In 1464, Fangi was made prior of the priory at Soncino, Lombardy. He is said to have performed several miracles there. One involved a deformed child who had died without baptism yet was said to have been restored to life by his prayer. Another purported miracle involved a boy who was crying bitterly because he had broken a jug of wine. Fangi gathered up the shards and put them back together again. The account continues to state that with a prayer, he refilled the jug, and handed it back to the startled child.

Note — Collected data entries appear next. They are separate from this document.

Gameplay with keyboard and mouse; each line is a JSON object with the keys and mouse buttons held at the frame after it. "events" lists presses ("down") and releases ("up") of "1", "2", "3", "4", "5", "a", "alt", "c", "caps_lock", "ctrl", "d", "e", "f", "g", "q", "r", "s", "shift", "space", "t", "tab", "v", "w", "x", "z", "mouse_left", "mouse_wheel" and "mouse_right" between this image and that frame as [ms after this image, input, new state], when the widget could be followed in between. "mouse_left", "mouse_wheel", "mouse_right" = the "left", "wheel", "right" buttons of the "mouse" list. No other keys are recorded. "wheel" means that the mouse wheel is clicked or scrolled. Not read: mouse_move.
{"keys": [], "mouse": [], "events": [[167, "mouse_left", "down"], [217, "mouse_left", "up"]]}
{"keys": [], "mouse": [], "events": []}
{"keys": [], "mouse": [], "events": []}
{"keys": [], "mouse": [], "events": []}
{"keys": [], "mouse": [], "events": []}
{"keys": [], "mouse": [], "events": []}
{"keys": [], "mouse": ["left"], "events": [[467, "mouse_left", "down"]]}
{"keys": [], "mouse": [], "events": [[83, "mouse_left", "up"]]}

The last ten years of Fangi's life were spent in Venice, where he died on 22 July 1493, the feast day of Saint Mary Magdalene.

==Veneration==
Augustine Fangi was buried in a damp crypt, subject to flooding like much of Venice. In the 1530s, workmen doing repairs on the church where he was interred found his coffin floating in water which had seeped into the burial chamber. However, when opened, Fangi's body and clothing were reportedly found to be incorrupt. This did much to increase devotion to his cause for canonization. Even so, three centuries had passed by the time he was beatified, and he had been forgotten by everyone except the residents of Biella and the Dominican Order.

In 1872, Fangi's cultus was confirmed, and in 1878 he was beatified.